Foodborne illnesses are widely spread across the United States, and that is because people often rely on wrong cooking methods. According to Al Almanza, food safety deputy under-secretary from the United States Department of Agriculture, undercooking and unsafe handling are the two major factors causing severe foodborne illness.
He stresses that turkey meat might contain Campylobacter and Salmonella, two dangerous parasites that can be destroyed by thoroughly cooking the food. Also, these bacteria can be spread when people don’t properly clean serving and cooking surfaces, or if they forget leftovers out.

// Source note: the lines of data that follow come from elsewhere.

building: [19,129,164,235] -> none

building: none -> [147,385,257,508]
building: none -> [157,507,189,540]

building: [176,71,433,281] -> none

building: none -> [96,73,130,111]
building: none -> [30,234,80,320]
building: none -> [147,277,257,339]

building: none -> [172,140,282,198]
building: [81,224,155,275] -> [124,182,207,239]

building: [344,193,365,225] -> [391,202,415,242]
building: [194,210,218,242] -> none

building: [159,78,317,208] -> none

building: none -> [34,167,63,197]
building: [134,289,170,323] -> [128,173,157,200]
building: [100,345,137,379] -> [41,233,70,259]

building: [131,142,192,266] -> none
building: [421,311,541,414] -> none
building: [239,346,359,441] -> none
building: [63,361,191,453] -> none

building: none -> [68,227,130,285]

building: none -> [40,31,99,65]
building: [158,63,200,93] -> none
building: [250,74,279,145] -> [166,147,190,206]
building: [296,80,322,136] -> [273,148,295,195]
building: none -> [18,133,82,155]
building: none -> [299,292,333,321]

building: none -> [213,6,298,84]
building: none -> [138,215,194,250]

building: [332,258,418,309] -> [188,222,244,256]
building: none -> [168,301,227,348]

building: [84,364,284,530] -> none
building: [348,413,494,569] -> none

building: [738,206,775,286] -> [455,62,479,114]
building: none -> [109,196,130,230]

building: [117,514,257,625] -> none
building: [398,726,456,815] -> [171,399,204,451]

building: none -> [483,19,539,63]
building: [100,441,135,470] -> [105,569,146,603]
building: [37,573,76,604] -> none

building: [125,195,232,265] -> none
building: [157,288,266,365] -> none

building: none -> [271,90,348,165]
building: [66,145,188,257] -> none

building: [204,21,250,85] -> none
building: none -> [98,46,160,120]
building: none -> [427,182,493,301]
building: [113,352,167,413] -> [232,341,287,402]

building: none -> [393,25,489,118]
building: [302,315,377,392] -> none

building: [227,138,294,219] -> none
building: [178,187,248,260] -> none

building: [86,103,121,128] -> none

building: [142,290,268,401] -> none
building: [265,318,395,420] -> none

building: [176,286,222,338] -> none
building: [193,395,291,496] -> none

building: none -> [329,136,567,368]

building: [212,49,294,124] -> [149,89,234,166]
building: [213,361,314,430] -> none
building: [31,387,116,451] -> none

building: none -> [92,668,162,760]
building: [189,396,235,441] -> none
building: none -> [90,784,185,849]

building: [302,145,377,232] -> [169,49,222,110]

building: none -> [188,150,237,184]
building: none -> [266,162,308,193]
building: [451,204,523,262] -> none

Almanza further adds that consumers must be aware of these risks and do their best to prepare a healthy and safe Thanksgiving meal. Therefore, the USDA Food Safety and Inspection Service updated the food-safety guidelines by offering a few tips:
First, you don’t have to wash the turkey, although it might sound surprising. Based on the latest FDA survey, roughly 68 percent of Americans wash the entire turkey before putting it in the oven.
However, the USDA food specialists strongly recommend consumers to refrain themselves from washing raw turkey meat and other poultry because harmful pathogens can spread to three feet away.
Instead, grilling, frying, boiling, broiling, and baking poultry and any type of meat at a high temperature will kill any bacteria, including Salmonella. In other words, you don’t need to wash the meat.
In addition to this, the best way to thaw the Thanksgiving turkey is to put it in the refrigerator or to use the cold-water method by submerging it (in its wrapper) in a bowl of cold water. Also, make sure you change the water after thirty minutes.
Still, the safest way to thaw the turkey is in the refrigerator, because it will be kept at a safe temperature. When you put the meat in the oven, use a special meat thermometer as well. This way, you will prevent the turkey from overcooking.
The ideal cooking temperature is 165°F, so don’t take it out of the oven too soon. Last but not least, don’t store leftovers outside, although you think it’s cold. Animals might contaminate it, and temperatures can vary, thus overheating the plastic container in which you keep the food.
Therefore, try to store the leftovers in the refrigerator but not for longer than four days after Thanksgiving.